Regione Toscana: investimenti delle MPMI e liberi professionisti

Bandi e agevolazioni · Isabella Gilli

Una dotazione complessiva di quasi 33 milioni di euro (sotto forma di fondo rotativo e microcredito) per il triennio 2017-2019 per promuovere gli investimenti delle MPMI toscane che operano nei settori artigiano, industriale manifatturiero, turistico, commerciale, culturale e terziario.

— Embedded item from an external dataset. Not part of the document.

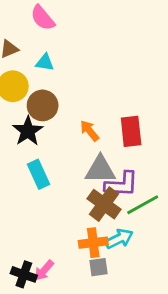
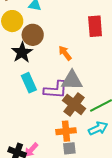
red rectangle: (131, 131) -> (95, 26), moved
purple L-shape: (122, 184) -> (56, 90), moved
cyan arrow: (119, 239) -> (98, 128), moved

La giunta regionale, in attuazione della linea di azione 3.1.1 del Por Fesr 2014-2020, ha approvato gli indirizzi per la concessione di aiuti nelle forme di prestiti a tasso zero e di microcredito destinati alle MPMI e ai liberi professionisti. Stanziati 22,8 milioni di euro per il fondo rotativo e altri 10 milioni di euro per il microcredito, in entrambi i casi per il triennio 2017-2019.
Obiettivo dei nuovi indirizzi è sostenere e incrementare gli investimenti in macchinari, impianti e beni intangibili di accompagnamento dell’impresa nei processi di riorganizzazione e ristrutturazione, in linea con la Strategia di specializzazione intelligente per la Toscana (RIS 3), e incentivarne gli investimenti orientati alla strategia nazionale e regionale di Industria 4.0.

 

Beneficiari:

  • micro e piccole imprese (anche le medie nel caso del fondo rotativo) costituite almeno due anni prima della presentazione della domanda di agevolazione;
  • liberi professionisti.

 

Requisito fondamentale di accesso è la conformità degli investimenti con le strategie della RIS 3 (Fotonica, Fabbrica Intelligente, Chimica e Nanotecnologie).

 

Priorità e premialità sono attribuite agli investimenti in tecnologie in linea con le strategie nazionali e regionali di Industria 4.0.
Nel caso del fondo rotativo il costo totale del progetto di investimento ammissibile va da un minimo di 40 mila a un massimo di 200 mila euro, senza garanzie personali e patrimoniali. Per il microcredito si va da un minimo di 10 mila a un massimo di 40 mila euro, sempre senza garanzie personali e patrimoniali.

 

La durata del finanziamento è di 7 anni con un preammortamento di 18 mesi; il rimborso avviene in rate semestrali o trimestrali (a seconda che si tratti di fondo rotativo o di microcredito) posticipate costanti.